La unificación, tanto a izquierda como derecha, ha sido posible gracias a las redes sociales. Umberto Eco decía que aquel estúpido que antaño soltaba sus peroratas en la barra del bar con un carajillo, ahora se une a miles de sus semejantes en las redes sociales. Pero sólo en la derecha esta unificación ha llevado a la acción conjunta. En la izquierda cada secta tira por su lado.

La desinformación ha sido el elemento unificador. Esto se agrava porque además la creación de desinformación se automatiza, lo que lleva a un problema económico: consume muchos menos recursos crearla que refutarla. Decir una sandez o crear un bulo no cuesta nada.

El objetivo de la creación de desinformación no es que la gente crea en cosas equivocadas. Es que pierda su capacidad de discernir qué es bueno y qué es malo y llevarle a que no crea en nada.

Los ignorantes no entienden las políticas que les afectan, y estas son cada día más complejas y requiere más conocimiento entenderlas. La desinformación pretende hacer creer a quien no entiende una política (sea sobre vacunas, cambio climático o inflación) que alguien está siempre intentando engañarle.

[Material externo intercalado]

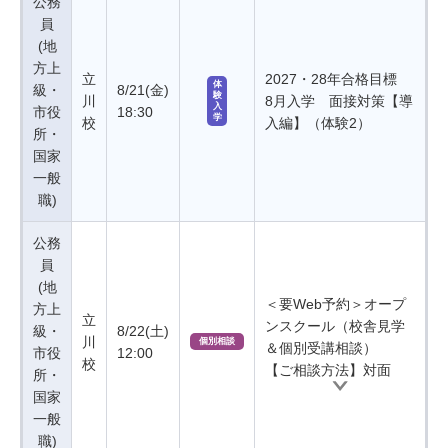
公務
員
(地
方上
立
2027・28年合格目標
体
級・
8/21(金)
験
川
8月入学 面接対策【導
入
市役
18:30
学
校
入編】（体験2）
所・
国家
一般
職)
公務
員
(地
＜要Web予約＞オープ
方上
立
ンスクール（校舎見学
級・
8/22(土)
川
個別相談
＆個別受講相談）
市役
12:00
校
【ご相談方法】対面
所・
国家
一般
職)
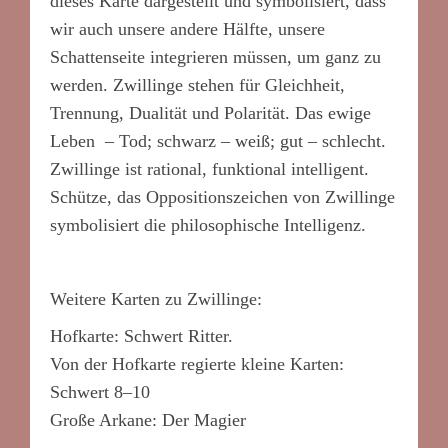
dieses Karte dargestellt und symbolisiert, dass
wir auch unsere andere Hälfte, unsere
Schattenseite integrieren müssen, um ganz zu
werden. Zwillinge stehen für Gleichheit,
Trennung, Dualität und Polarität. Das ewige
Leben – Tod; schwarz – weiß; gut – schlecht.
Zwillinge ist rational, funktional intelligent.
Schütze, das Oppositionszeichen von Zwillinge
symbolisiert die philosophische Intelligenz.
Weitere Karten zu Zwillinge:
Hofkarte: Schwert Ritter.
Von der Hofkarte regierte kleine Karten:
Schwert 8–10
Große Arkane: Der Magier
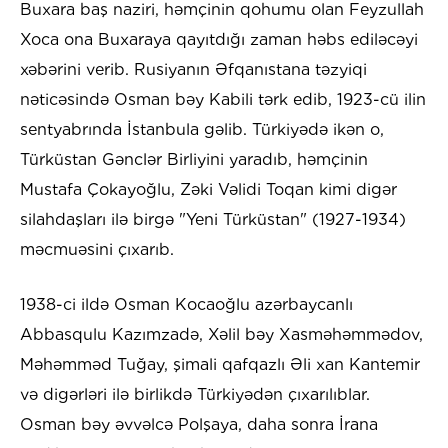
Buxara baş naziri, həmçinin qohumu olan Feyzullah
Xoca ona Buxaraya qayıtdığı zaman həbs ediləcəyi
xəbərini verib. Rusiyanın Əfqanıstana təzyiqi
nəticəsində Osman bəy Kabili tərk edib, 1923-cü ilin
sentyabrında İstanbula gəlib. Türkiyədə ikən o,
Türküstan Gənclər Birliyini yaradıb, həmçinin
Mustafa Çokayoğlu, Zəki Vəlidi Toqan kimi digər
silahdaşları ilə birgə "Yeni Türküstan" (1927-1934)
məcmuəsini çıxarıb.
1938-ci ildə Osman Kocaoğlu azərbaycanlı
Abbasqulu Kazımzadə, Xəlil bəy Xasməhəmmədov,
Məhəmməd Tuğay, şimali qafqazlı Əli xan Kantemir
və digərləri ilə birlikdə Türkiyədən çıxarılıblar.
Osman bəy əvvəlcə Polşaya, daha sonra İrana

Si las fuerzas progresistas quieren reconducir pensamientos sesgados, hay que utilizar una delicadez extrema, que también consume recursos, para intentar sacar a alguien de su ignorancia: no se puede llamar tonto a un tonto. Es contraproducente y le lleva a ponerse a la defensiva. Ya lo demostró Hillary Clinton al llamar deplorables a los republicanos de Trump, lo que tuvo un peso considerable en su victoria de 2016.

Qué hacer es la pregunta más importante. No hay una respuesta evidente. Hay que felicitarse por quienes en las redes sociales haciendo lo posible para contrarrestar la desinformación, ya que, aunque no parecen estar ganando por el momento, hay que hacerlo igualmente. Además, hay que apoyar a medios de comunicación de pago y de calidad, que equivale a lo que hace años sería donar a una ONG (lo que hay que seguir haciendo).

Hay que educar a los jóvenes, aunque es muy difícil de conseguir en tiempos de influencers de gimnasio y criptomonedas. Las jóvenes pueden hacerlo. Las estadísticas muestran que su sesgo hacia la izquierda es mucho mayor, gracias al feminismo y unos niveles educativos mejores. Que usen su influencia para educar a sus novios criptobros.

Hay que luchar contra la ignorancia en el ala izquierda, pero esta es una tarea ingrata. Mi trabajo, en el sector de la cooperación para el desarrollo, me ha llevado a participar en discusiones sobre políticas que incluían criticar a los nuestros. Esto no me ha hecho una persona popular en el sector. Criticar las inconsistencias de los tuyos hace que te vean como uno de los otros. En una de las organizaciones en las que trabajé me llamaban “el revisionista”. Fue laborioso convencerles de que estoy con los que, en palabras de Arthur Koestler, “están equivocados por las razones correctas”. Mi simpatía está con el bando, no que no siempre tiene los mejores argumentos, pero tiene la mejor voluntad: feminista, antirracista y antifascista, aunque a veces se equivoque.